Search code examples
apache-flinkflink-streamingflink-cepflink-table-api

Integration DataStreamAPI and TableAPI


In addition to this question I've create this example to integrate the DataStreamAPI and the TableAPI and this time I has no error, and I have two jobs instead of one, one is created for the DataStreamAPI which is running perfect, and the other job is created for the TableAPI which is running perfect too, but the only issue is that never receive any value from the DataStreamAPI, example:

        /*FILTERING NULL IDs*/
        final SingleOutputStreamOperator<Event> stream_filtered = eventsStream
                .filter(new NullidEventsFilterFunction())
                .uid("id_filter_operator")
                .name("Event Filter");

        final StreamTableEnvironment fsTableEnv = StreamTableEnvironment.create(TableEnvironmentConfiguration.getEnv(), fsSettings);
        SingleOutputStreamOperator<String> toTable = stream_filtered.map(x -> x.id).name("Map for table");
        Table source = fsTableEnv.fromDataStream(toTable);
        source.execute(); /*without this line the TableAPI job is not started, but nothing happens if is not there either*/
        DataStream<String> finalRes = fsTableEnv.toAppendStream(source, String.class);
        finalRes.map((MapFunction<String, String>) value -> value)
                .name("Mapping after table")
                .addSink(new SinkFunction<String>() {
            @Override
            public void invoke(String value) {
                LOG.info("Record from table: " + value);
            }
        }).name("Sink after map from table");
        
        /*STARTING TRANSFORMATIONS*/
        Init.init(stream_filtered);
        env.execute(job_name);

by doing that I can see this line in the logger:

INFO  org.apache.flink.runtime.executiongraph.ExecutionGraph        - Source: Custom Source -> Event Mapper -> Watermarks Added -> Event Filter -> Map for table -> SourceConversion(table=[Unregistered_DataStream_5], fields=[f0]) -> SinkConversionToRow -> Sink: Select table sink (1/1) (0d3cd78d35480c44f09603786bf775e7) switched from DEPLOYING to RUNNING.

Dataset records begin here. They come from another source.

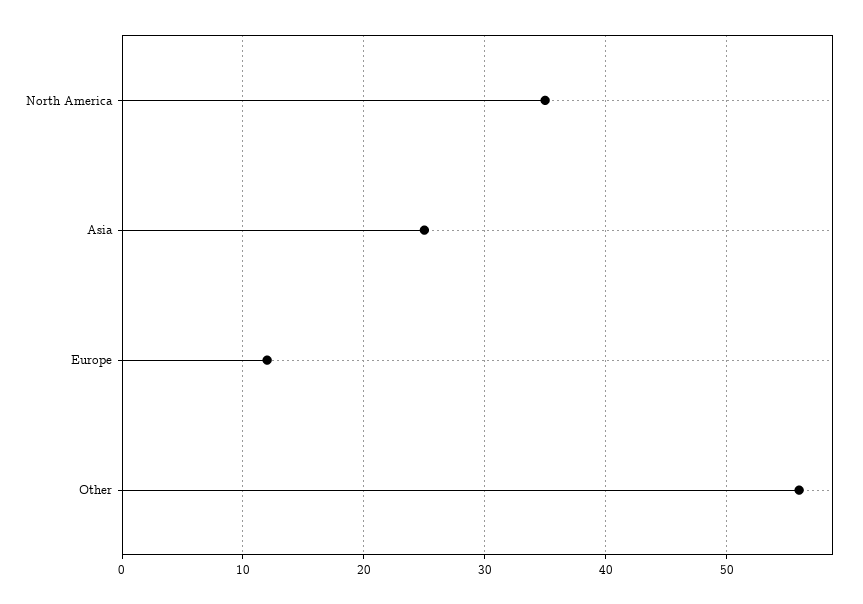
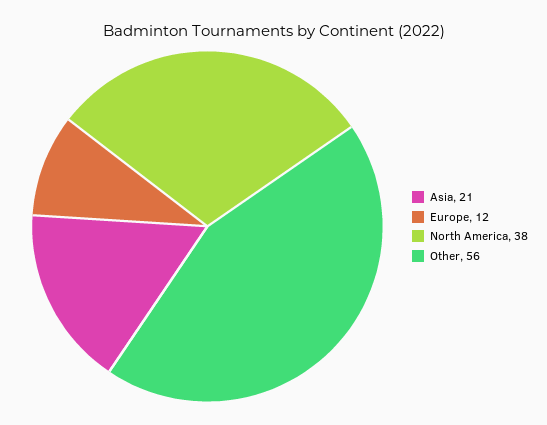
  {
-   "North America": 35,
+   "North America": 38,
-   "Asia": 25,
+   "Asia": 21,
    "Europe": 12,
    "Other": 56
  }

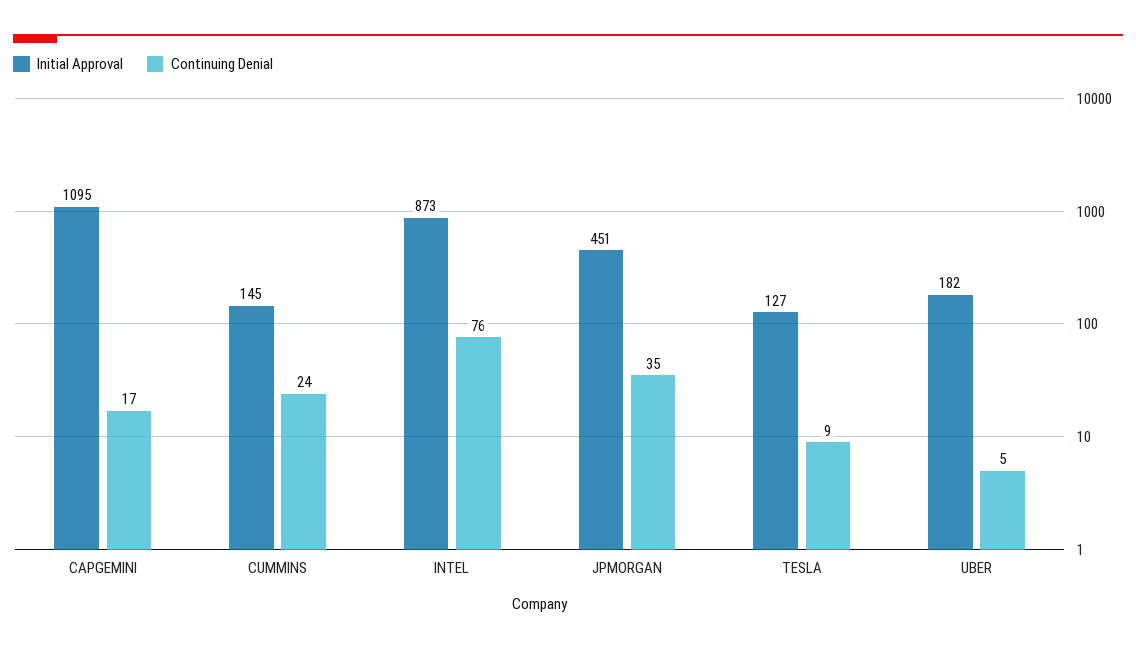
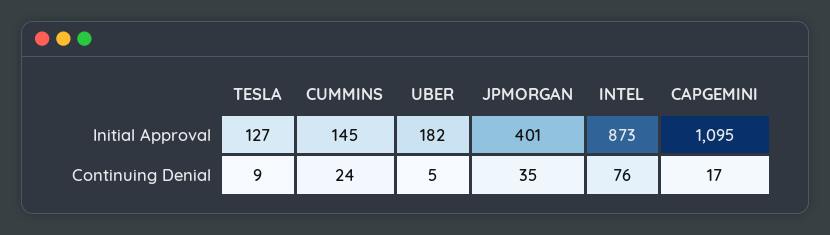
  {
    "Initial Approval": {
      "CAPGEMINI": 1095,
      "CUMMINS": 145,
      "INTEL": 873,
-     "JPMORGAN": 451,
+     "JPMORGAN": 401,
      "TESLA": 127,
      "UBER": 182
    },
    "Continuing Denial": {
      "CAPGEMINI": 17,
      "CUMMINS": 24,
      "INTEL": 76,
      "JPMORGAN": 35,
      "TESLA": 9,
      "UBER": 5
    }
  }

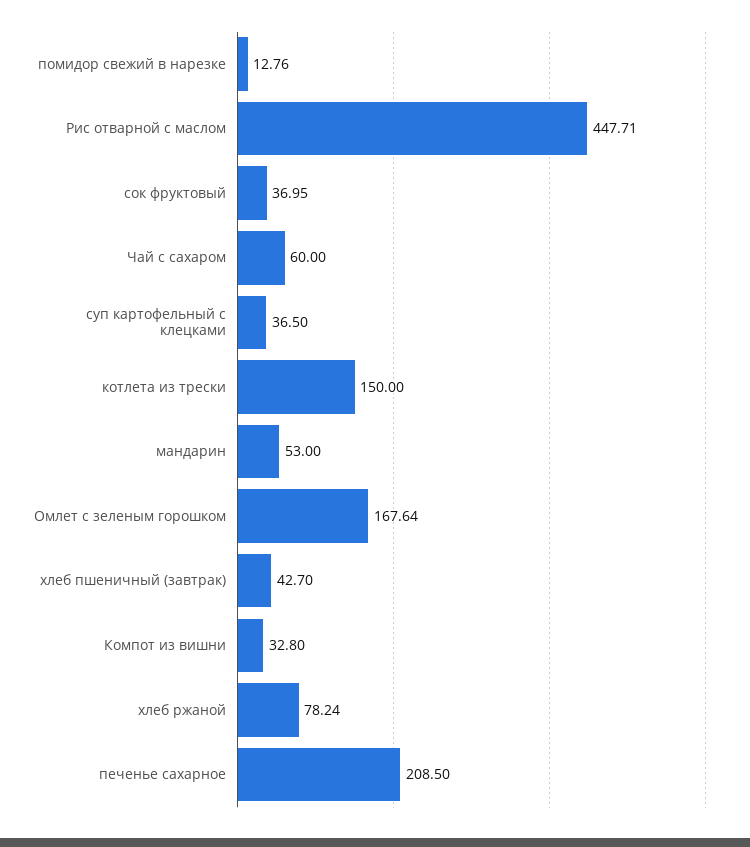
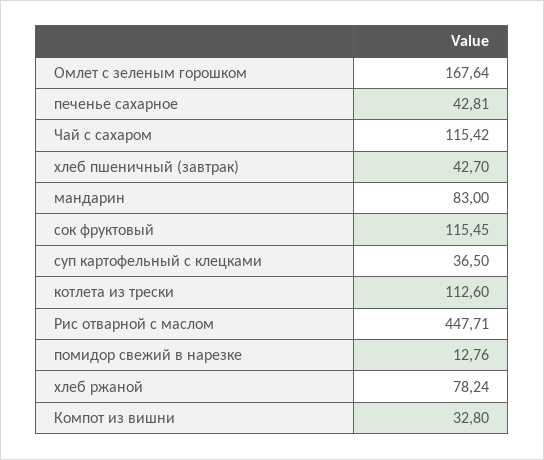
  {
    "помидор свежий в нарезке": 12.76,
    "Рис отварной с маслом": 447.71,
-   "сок фруктовый": 36.95,
+   "сок фруктовый": 115.45,
-   "Чай с сахаром": 60,
+   "Чай с сахаром": 115.42,
    "суп картофельный с клецками": 36.5,
-   "котлета из трески": 150,
+   "котлета из трески": 112.6,
-   "мандарин": 53,
+   "мандарин": 83,
    "Омлет с зеленым горошком": 167.64,
    "хлеб пшеничный (завтрак)": 42.7,
    "Компот из вишни": 32.8,
    "хлеб ржаной": 78.24,
-   "печенье сахарное": 208.5
+   "печенье сахарное": 42.81
  }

but no record is received or sent out.

See the image for the DataStream job enter image description here

and see the image for the TableAPI job enter image description here

Any idea? Thanks in advance. Kind regards!


Solution

  • If you want to write one job that starts and ends with the DataStream API, and uses the Table API in the middle, then here's a simple example you can build upon.

    Note that the details involved have changed some from release to release, and this particular example works as written with Flink 1.11. FLIP-136: Improve interoperability between DataStream and Table API is being worked on to make this even easier.

    import org.apache.flink.api.java.tuple.Tuple2;
    import org.apache.flink.streaming.api.datastream.SingleOutputStreamOperator;
    import org.apache.flink.streaming.api.environment.StreamExecutionEnvironment;
    import org.apache.flink.table.api.Table;
    import org.apache.flink.table.api.bridge.java.StreamTableEnvironment;
    import org.apache.flink.types.Row;
    
    import static org.apache.flink.table.api.Expressions.$;
    
    public class BackAndForth {
    
        public static void main(String[] args) throws Exception {
    
            StreamExecutionEnvironment env = StreamExecutionEnvironment.getExecutionEnvironment();
            StreamTableEnvironment tableEnv = StreamTableEnvironment.create(env);
    
            SingleOutputStreamOperator<Tuple2<String, Long>> rawInput = env.fromElements(
                    new Tuple2<>("u2", 0L),
                    new Tuple2<>("u1", 5L),
                    new Tuple2<>("u2", 1L),
                    new Tuple2<>("u3", 1L),
                    new Tuple2<>("u1", 0L),
                    new Tuple2<>("u1", 3L),
                    new Tuple2<>("u2", 2L));
    
            Table events = tableEnv.fromDataStream(rawInput, $("userId"), $("value"));
    
            Table results = events
                    .select($("userId"), $("value"))
                    .where($("value").isGreater(0));
    
            tableEnv
                    .toAppendStream(results, Row.class)
                    .print();
    
            env.execute();
        }
    }
    

    You may be concerned that in the web UI it is showing "Records Sent: 0" and "Records Received: 0". This is very misleading. These Flink metrics only measure records and bytes flowing within Flink, and do not report any i/o with external systems. These metrics also do not report records and bytes flowing between operators that are chained together. Everything in those two jobs is chained, so records/bytes sent/received will always be zero in this case.